Sunday, December 24, 2006

free range eggs 09.10.06

wow so i returned to londres and i hit the tarmac like an over zealous down hill luge rider in a hailstorm. my days have been both lack lustre like south africas batting and yet ive had some absolute corkers.
like a rat in a blender i was off at 100 rpm. i kicked off my stay back in londres with a field excursion to richmond park where i elloped with the deer, spotted their spoor, threw stones into the pond, jumped a bus and landed in kingston which is a right royal blast. so with time running oh so short i visited a scratch on the earth's a*s. it was croydon that i fell and to the croydon museum of all places. i sat in plush red seats in the bleachers, the cheap seats watching buddy bochy in his touring production of gilbert and sullivans Pirates of penzance, and then squeezed my emaciated body in to the brixton academy to see the Raconteurs make meat balls outta the lunatic crowd. fried fish and battersea power station was next on the ol list. its up for renewal, but the chinese preceded its battering with an absorbing exhibition within its carcass. i viewed the tate modern's innards which were infested by sliding shimmering worms. i have a fear of heights, so i said i'd just watch. they called it art, but i thought they were joking.my love of the series ER, and my now extensive medical knowledge enthused me to check out the oldest operating room in europe as well as the royal medical museum full of animals and human severed parts, it didnt even freak this dawg out. i went home to eat meat stew.
it was a whirl wind three weeks, shawowee.

Wednesday, December 06, 2006

bruce kawakimoto 06.11.06

scandinavia, and i'm not done with you.

turku,10 hour ferry,stockholm,4hour train journey, the loss of my only pair of H&M gloves and in malmo,sweden our x2000 train docked. crashed in a hostel which resembled an IKEA show room,and i aint sh*tting you. the light piney wood and greyed steel consumed my every waking moment, even evading like river algae my mind, leaving me dreamless.

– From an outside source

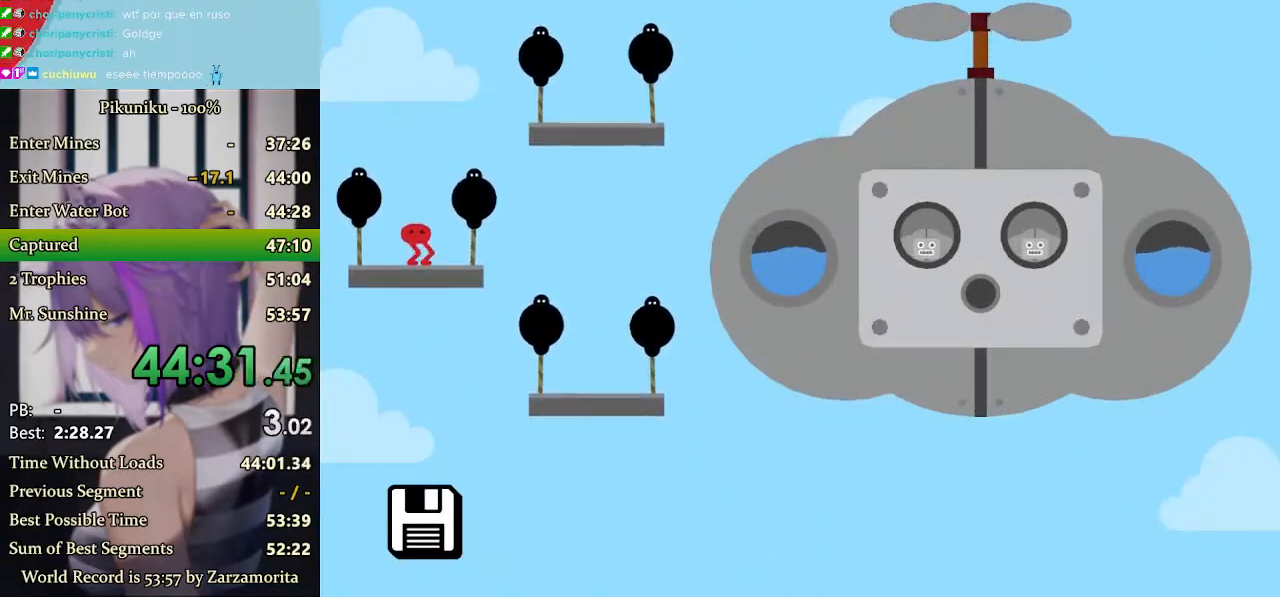
{"keys": [], "events": [[367, "return", "down"], [467, "return", "up"]]}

the city is the sponge, the old town forms the oozing mousse of this chocolate eclair that me and elli munched like the fat german bastard kid in charlie and the chocolate factory,shmearing our faces sick. the city's cobbled stones,her waynes coffee, her old square, her parks dressed in golden autumnal colours,and the statues green with wear. i surveyed cemetaries,sigurd lewerentz made his mark there with chapels and crematoria,it was a blast. we perused indoor skateparks run by grannies selling pastries and cinamon buns. the half pipes, pools and street set-up -their smell of fresh plywood filled our noses, were being carved by beanies,skinny jeans,connies and the echo of rock n roll band Placebo. wow what a city.

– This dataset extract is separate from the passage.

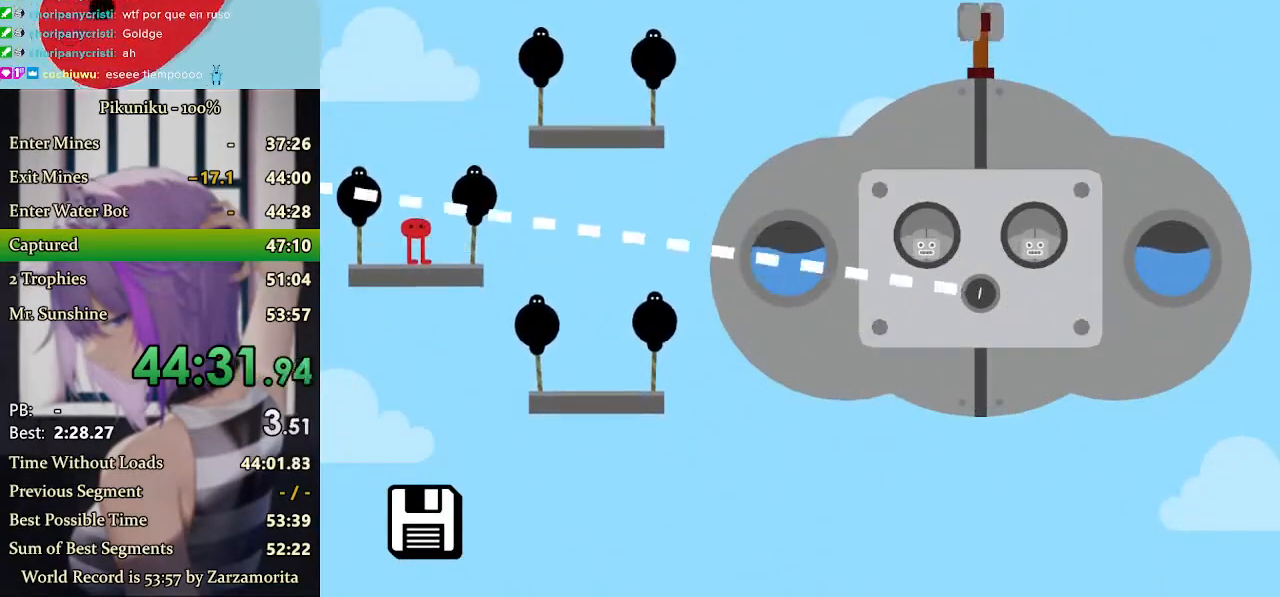
{"keys": [], "events": []}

malmo has become an anchor of the Oresund bridge which ties Sweden to Denmark. since the link the city has grown and continues to grow. it's a pretty large city, with a harbour area that's being transformed into multifunctional spaces lying in the shadow of santiago calatrava's twisting torso building which is a beacon that can be seen from afar. elli and i tried to wangle our way into the torso, but were halted by the nastiest swedes we'd ever met. it just peeves me that a company gets a great architect to design their building,yet no one is allowed in to see it. its like creating an artwork and hiding it in the garden shed away from prying eyes. bollocks i say, bollocks. the housing that's been developed consits of all types of design from pure tasteless sh*t, to money-can't-by-class, to absolute peaches. as we snaked our way in and out of the many stone-paved alleyways and over fake lakes,we turned a corner and there in the distance was the postcard picture of the Oresund bridge spanning the sea. ah it was an awesome sight and one i'd yearned for over cornuti pizza. eventually, sadly it was time for me to bid elli farewell.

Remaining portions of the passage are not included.